Benoît Jacquot a filmé Fabrice Luchini au théâtre pendant des représentations de son récital de textes de Nietzsche, La Fontaine, Céline, Flaubert. De ces nombreuses images, le réalisateur a conçu un film personnel, riche, dont l’intérêt dépasse le simple enregistrement, le témoignage fidèle.
Les « films de théâtre » de Benoît Jacquot ont ceci de particulier qu’ils captent l’éphémère de la représentation théâtrale sans la trahir.
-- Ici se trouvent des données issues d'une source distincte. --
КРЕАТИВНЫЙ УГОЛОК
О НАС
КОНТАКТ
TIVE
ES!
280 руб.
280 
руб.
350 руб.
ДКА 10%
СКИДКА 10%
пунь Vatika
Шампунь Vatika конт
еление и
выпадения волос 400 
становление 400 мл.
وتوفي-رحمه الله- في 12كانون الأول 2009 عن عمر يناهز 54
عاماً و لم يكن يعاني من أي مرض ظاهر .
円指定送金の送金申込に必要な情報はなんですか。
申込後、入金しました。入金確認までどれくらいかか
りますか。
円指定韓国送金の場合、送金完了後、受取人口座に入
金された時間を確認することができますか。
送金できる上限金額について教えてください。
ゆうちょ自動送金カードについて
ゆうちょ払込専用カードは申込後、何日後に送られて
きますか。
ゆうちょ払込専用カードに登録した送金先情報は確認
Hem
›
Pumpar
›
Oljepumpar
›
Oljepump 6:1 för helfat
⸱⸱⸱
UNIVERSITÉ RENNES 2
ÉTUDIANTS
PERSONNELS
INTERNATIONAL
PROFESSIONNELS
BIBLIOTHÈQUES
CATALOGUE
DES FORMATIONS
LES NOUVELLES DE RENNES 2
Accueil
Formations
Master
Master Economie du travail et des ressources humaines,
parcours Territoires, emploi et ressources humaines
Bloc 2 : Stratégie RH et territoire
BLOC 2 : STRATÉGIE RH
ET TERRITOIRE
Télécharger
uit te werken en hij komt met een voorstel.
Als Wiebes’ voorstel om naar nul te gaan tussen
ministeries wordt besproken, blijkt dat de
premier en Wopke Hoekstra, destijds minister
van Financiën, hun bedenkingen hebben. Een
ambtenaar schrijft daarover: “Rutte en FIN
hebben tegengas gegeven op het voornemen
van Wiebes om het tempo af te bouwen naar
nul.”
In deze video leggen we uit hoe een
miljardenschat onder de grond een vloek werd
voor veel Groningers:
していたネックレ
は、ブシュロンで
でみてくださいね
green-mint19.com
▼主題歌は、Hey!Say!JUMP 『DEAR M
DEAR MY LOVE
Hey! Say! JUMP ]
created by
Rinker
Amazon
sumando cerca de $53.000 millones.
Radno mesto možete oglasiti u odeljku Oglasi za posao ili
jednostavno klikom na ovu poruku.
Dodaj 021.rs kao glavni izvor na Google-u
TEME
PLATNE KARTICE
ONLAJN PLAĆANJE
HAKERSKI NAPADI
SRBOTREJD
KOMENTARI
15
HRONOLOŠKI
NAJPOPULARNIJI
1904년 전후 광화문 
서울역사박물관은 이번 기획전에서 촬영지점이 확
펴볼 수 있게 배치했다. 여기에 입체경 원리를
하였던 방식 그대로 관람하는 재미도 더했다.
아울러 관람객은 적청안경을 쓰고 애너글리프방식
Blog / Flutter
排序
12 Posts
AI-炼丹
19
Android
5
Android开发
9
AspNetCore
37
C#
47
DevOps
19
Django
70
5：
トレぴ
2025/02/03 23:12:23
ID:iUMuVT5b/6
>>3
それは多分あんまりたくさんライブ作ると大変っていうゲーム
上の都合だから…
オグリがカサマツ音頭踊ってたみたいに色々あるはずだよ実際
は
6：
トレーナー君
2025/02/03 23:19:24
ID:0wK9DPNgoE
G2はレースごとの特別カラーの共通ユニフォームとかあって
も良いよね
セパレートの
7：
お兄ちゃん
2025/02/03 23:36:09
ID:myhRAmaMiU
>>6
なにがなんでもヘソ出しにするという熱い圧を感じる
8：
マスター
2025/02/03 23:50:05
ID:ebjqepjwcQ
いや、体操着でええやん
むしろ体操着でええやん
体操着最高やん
Le réalisateur ne tente pas de reproduire le théâtre en changeant de support, il prend en compte les caractéristiques de la caméra et du cinéma, pour faire d’un spectacle de théâtre un film. Je m’explique : la différence fondamentale entre Fabrice Luchini dit au théâtre et Par coeur au cinéma réside dans le montage et donc dans les choix du réalisateur, plus que dans le fait qu’il y ait spectacle vivant (acteurs et public en chair et en os dans le même lieu) ou non.
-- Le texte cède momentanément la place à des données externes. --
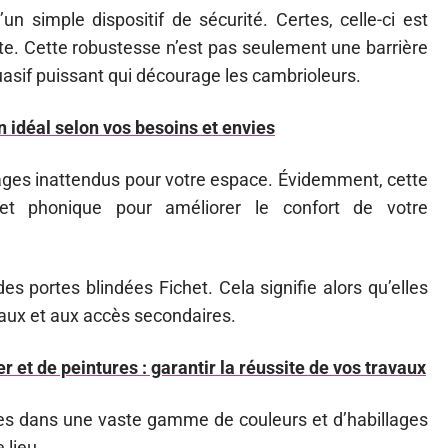
un simple dispositif de sécurité. Certes, celle-ci est
ante. Cette robustesse n’est pas seulement une barrière
sif puissant qui décourage les cambrioleurs.
idéal selon vos besoins et envies
tages inattendus pour votre espace. Évidemment, cette
e et phonique pour améliorer le confort de votre
s portes blindées Fichet. Cela signifie alors qu’elles
paux et aux accès secondaires.
r et de peintures : garantir la réussite de vos travaux
les dans une vaste gamme de couleurs et d’habillages
 lieu.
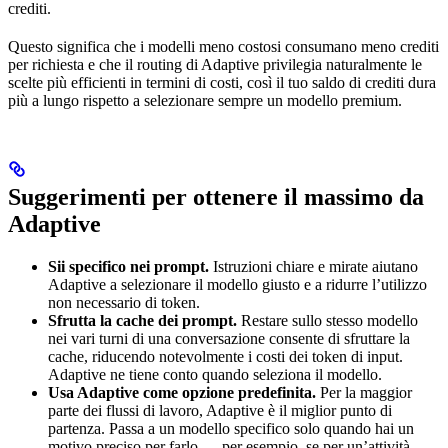
crediti.
Questo significa che i modelli meno costosi consumano meno crediti
per richiesta e che il routing di Adaptive privilegia naturalmente le
scelte più efficienti in termini di costi, così il tuo saldo di crediti dura
più a lungo rispetto a selezionare sempre un modello premium.
Suggerimenti per ottenere il massimo da
Adaptive
Sii specifico nei prompt.
Istruzioni chiare e mirate aiutano
Adaptive a selezionare il modello giusto e a ridurre l’utilizzo
non necessario di token.
Sfrutta la cache dei prompt.
Restare sullo stesso modello
nei vari turni di una conversazione consente di sfruttare la
cache, riducendo notevolmente i costi dei token di input.
Adaptive ne tiene conto quando seleziona il modello.
Usa Adaptive come opzione predefinita.
Per la maggior
parte dei flussi di lavoro, Adaptive è il miglior punto di
partenza. Passa a un modello specifico solo quando hai un
motivo preciso per farlo — per esempio, se per un’attività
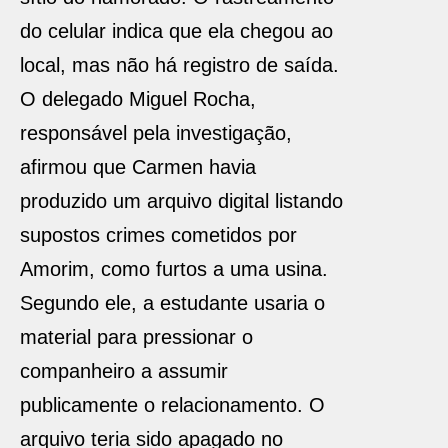
do celular indica que ela chegou ao
local, mas não há registro de saída.
O delegado Miguel Rocha,
responsável pela investigação,
afirmou que Carmen havia
produzido um arquivo digital listando
supostos crimes cometidos por
Amorim, como furtos a uma usina.
Segundo ele, a estudante usaria o
material para pressionar o
companheiro a assumir
publicamente o relacionamento. O
arquivo teria sido apagado no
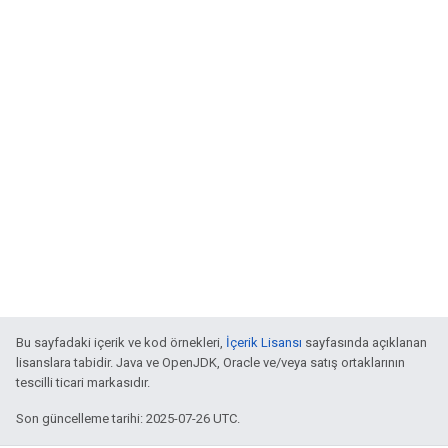
Bu sayfadaki içerik ve kod örnekleri,
İçerik Lisansı
sayfasında açıklanan
lisanslara tabidir. Java ve OpenJDK, Oracle ve/veya satış ortaklarının
tescilli ticari markasıdır.
Son güncelleme tarihi: 2025-07-26 UTC.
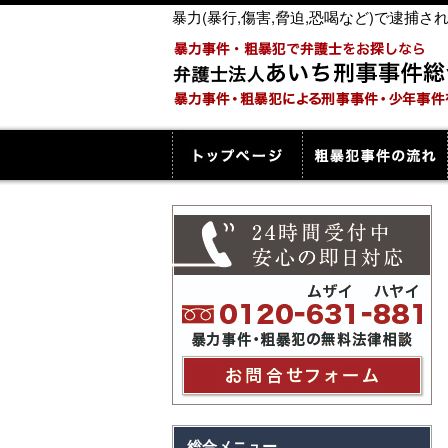
暴力(暴行,傷害,脅迫,恐喝など)で逮
総合メニュー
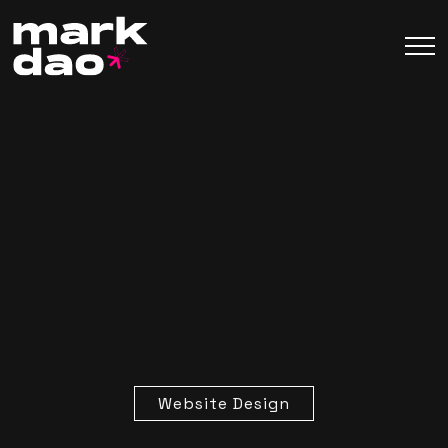
Website Design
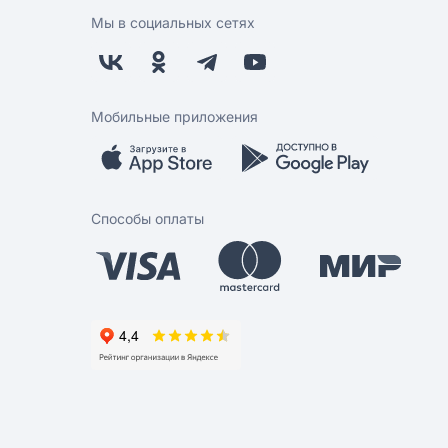
Мы в социальных сетях
Мобильные приложения
Способы оплаты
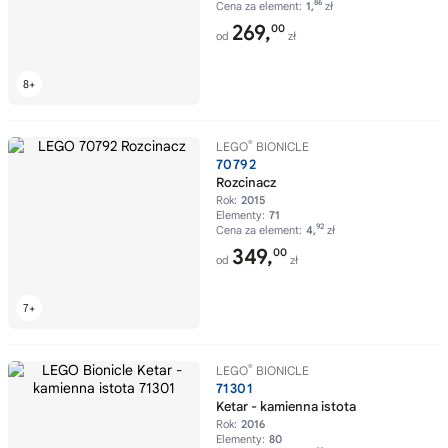
86
Cena za element:
1,
zł
269,
00
od
zł
®
LEGO
BIONICLE
70792
Rozcinacz
Rok:
2015
Elementy:
71
92
Cena za element:
4,
zł
349,
00
od
zł
®
LEGO
BIONICLE
71301
Ketar - kamienna istota
Rok:
2016
Elementy:
80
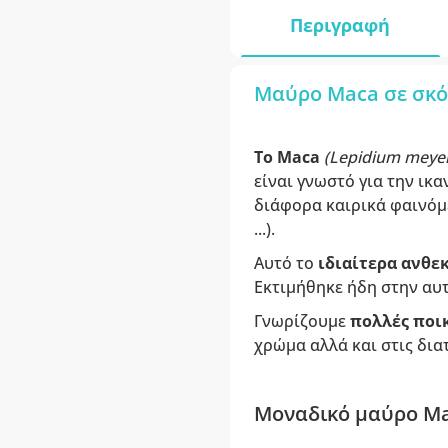
Περιγραφή
Μαύρο Maca σε σκόν
Το Maca
(Lepidium meyen
είναι γνωστό για την ικ
διάφορα καιρικά φαινόμ
...).
Αυτό το
ιδιαίτερα ανθε
Εκτιμήθηκε ήδη στην αυ
Γνωρίζουμε
πολλές ποικ
χρώμα αλλά και στις δια
Μοναδικό μαύρο Mac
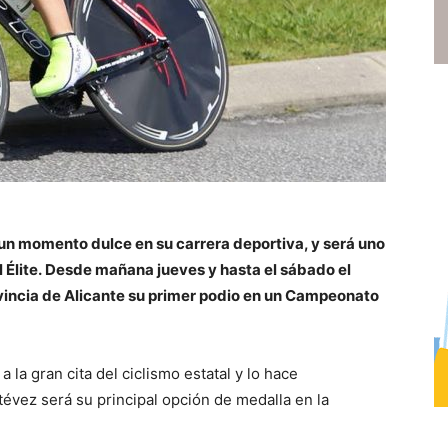
un momento dulce en su carrera deportiva, y será uno
al Élite. Desde mañana jueves y hasta el sábado el
ovincia de Alicante su primer podio en un Campeonato
 la gran cita del ciclismo estatal y lo hace
évez será su principal opción de medalla en la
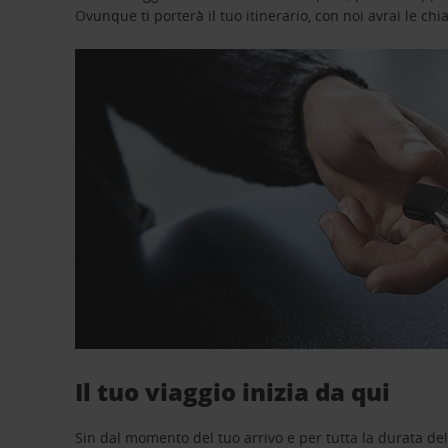
Ovunque ti porterà il tuo itinerario, con noi avrai le chi
Il tuo viaggio inizia da qui
Sin dal momento del tuo arrivo e per tutta la durata del n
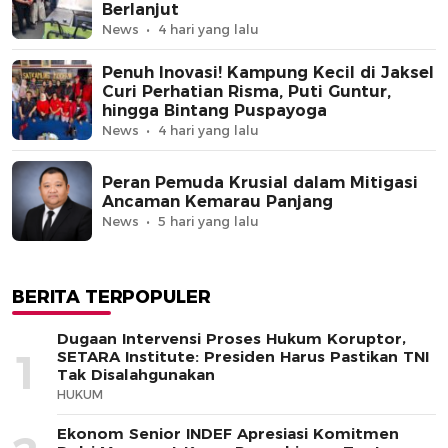
Berlanjut
News
4 hari yang lalu
Penuh Inovasi! Kampung Kecil di Jaksel
Curi Perhatian Risma, Puti Guntur,
hingga Bintang Puspayoga
News
4 hari yang lalu
Peran Pemuda Krusial dalam Mitigasi
Ancaman Kemarau Panjang
News
5 hari yang lalu
BERITA TERPOPULER
Dugaan Intervensi Proses Hukum Koruptor,
1
SETARA Institute: Presiden Harus Pastikan TNI
Tak Disalahgunakan
HUKUM
Ekonom Senior INDEF Apresiasi Komitmen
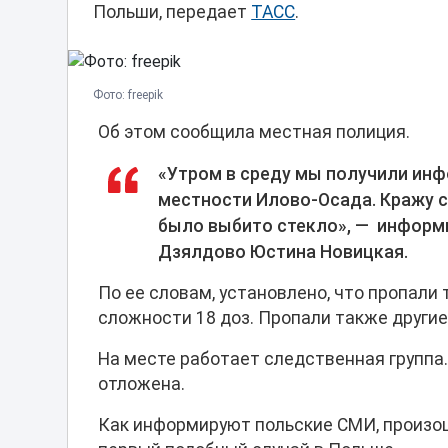
Польши, передает
ТАСС
.
Фото: freepik
Об этом сообщила местная полиция.
«Утром в среду мы получили инф
местности Илово-Осада. Кражу 
было выбито стекло», — информ
Дзялдово Юстина Новицкая.
По ее словам, установлено, что пропали 
сложности 18 доз. Пропали также другие
На месте работает следственная группа
отложена.
Как информируют польские СМИ, произо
Le film est tout à fait différent du spectacle dans le choix des textes, l’ordre dans lequel ils sont dits, la mise en scène, et pourtant, il y a une similitude profonde entre eux dans l’esprit. Une caméra ne pourra jamais restituer le mouvement et la densité de l’acteur habitant une scène. C’est pourquoi il est infiniment plus riche de suivre les mouvements de la caméra, ses gros plans, ses travellings circulaires, que les mouvements de l’acteur sur scène captés par une caméra fixe. Il ne s’agit pas ici de « captation », il s’agit de cinéma.
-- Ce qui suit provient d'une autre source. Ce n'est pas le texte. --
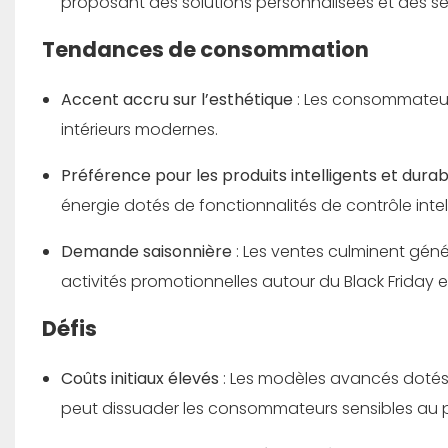
proposant des solutions personnalisées et des se
Tendances de consommation
Accent accru sur l’esthétique
: Les consommateur
intérieurs modernes.
Préférence pour les produits intelligents et dura
énergie dotés de fonctionnalités de contrôle intel
Demande saisonnière
: Les ventes culminent gén
activités promotionnelles autour du Black Friday
Défis
Coûts initiaux élevés
: Les modèles avancés dotés d
peut dissuader les consommateurs sensibles au pr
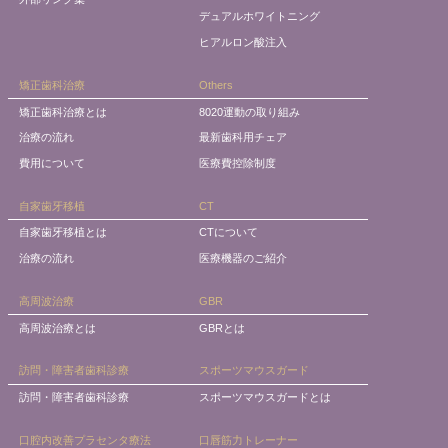
デュアルホワイトニング
ヒアルロン酸注入
矯正歯科治療
Others
矯正歯科治療とは
8020運動の取り組み
治療の流れ
最新歯科用チェア
費用について
医療費控除制度
自家歯牙移植
CT
自家歯牙移植とは
CTについて
治療の流れ
医療機器のご紹介
高周波治療
GBR
高周波治療とは
GBRとは
訪問・障害者歯科診療
スポーツマウスガード
訪問・障害者歯科診療
スポーツマウスガードとは
口腔内改善プラセンタ療法
口唇筋力トレーナー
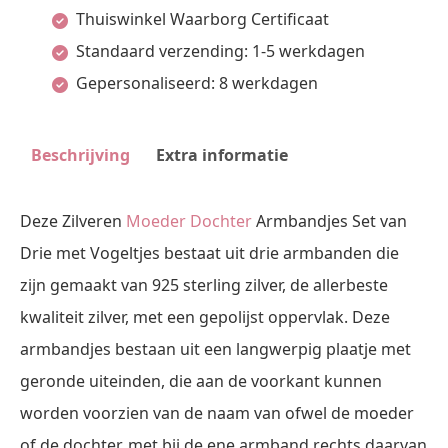
Thuiswinkel Waarborg Certificaat
van
Standaard verzending: 1-5 werkdagen
Drie
Gepersonaliseerd: 8 werkdagen
met
Vogeltjes
Beschrijving
Extra informatie
-
Names4ever
Deze Zilveren
Moeder Dochter
Armbandjes Set van
Graveer
Drie met Vogeltjes bestaat uit drie armbanden die
aantal
zijn gemaakt van 925 sterling zilver, de allerbeste
kwaliteit zilver, met een gepolijst oppervlak. Deze
armbandjes bestaan uit een langwerpig plaatje met
geronde uiteinden, die aan de voorkant kunnen
worden voorzien van de naam van ofwel de moeder
of de dochter, met bij de ene armband rechts daarvan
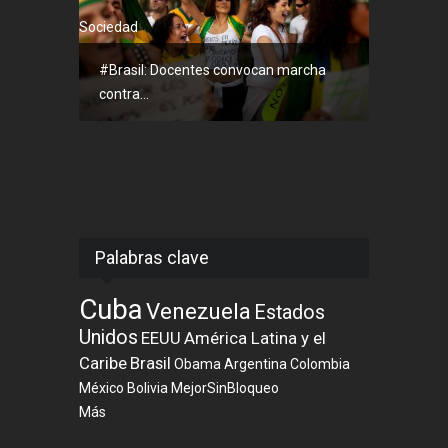
Sociedad
#Brasil: Docentes convocan marcha
contra...
Palabras clave
Cuba
Venezuela
Estados
Unidos
EEUU
América Latina y el
Caribe
Brasil
Obama
Argentina
Colombia
México
Bolivia
MejorSinBloqueo
Más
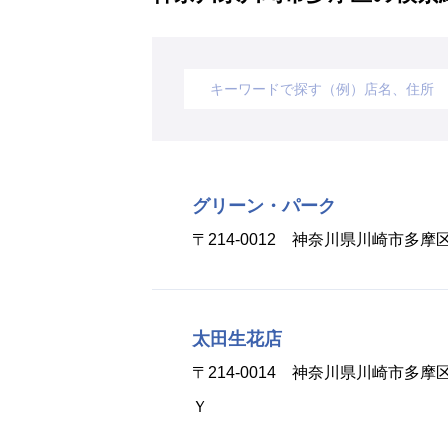
グリーン・パーク
〒214-0012 神奈川県川崎市多
太田生花店
〒214-0014 神奈川県川崎市
Ｙ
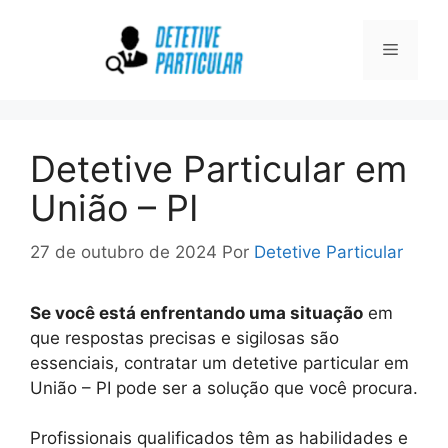
Pular
para
Menu
o
conteúdo
Detetive Particular em
União – PI
27 de outubro de 2024
Por
Detetive Particular
Se você está enfrentando uma situação
em
que respostas precisas e sigilosas são
essenciais, contratar um detetive particular em
União – PI pode ser a solução que você procura.
Profissionais qualificados têm as habilidades e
Benoît Jacquot a une façon subtile de filmer le théâtre. Que l’on se souvienne de Voyage au bout de la nuit de Céline avec le même Fabrice Luchini ou de Dans la solitude des champs de coton de Koltès avec Patrice Chéreau et Laurent Malet. Ici, contrairement à ces deux films, le public est là, bien présent (on le voit, par moments) : ce n’est guère étonnant car ce spectacle ne fonctionne qu’avec le public. Il se modèle, se transforme, se construit même, en fonction des réactions des gens (mais sans démagogie ; il est question de sensibilité, pas de calcul). L’alternance de séquences en noir et blanc et d’extraits de représentations en public, en couleur, montée d’une manière très harmonieuse, pose d’une façon évidente la question de l’acteur au théâtre par rapport à l’acteur au cinéma. Le jeu est incontestablement différent : au-delà des simples conditions de jeu (lieu, espace, volume), il apparaît que la caméra modifie et la manière de jouer et « l’enjeu du jeu ». Fabrice Luchini est plus séducteur, plus « acteur » devant la caméra seule que devant 300 personnes, au théâtre. Il paraît aussi plus soucieux de l’interprétation -et donc de son travail d’acteur- et moins du cœur du texte dans lequel il veut disparaître, se fondre. Le film de Benoît Jacquot peut susciter de nombreuses observations de ce genre. C’est un film sur l’art de l’acteur. Il se trouve qu’il s’agit de Fabrice Luchini parce que ses choix vont dans le sens d’une recherche toujours plus approfondie de cet art et du mystère de l’écriture. Mais ce film a la grande qualité, tout en partant d’une personne et de textes particuliers, de viser une réflexion générale. C’est l’une des grandes réussites de Par coeur.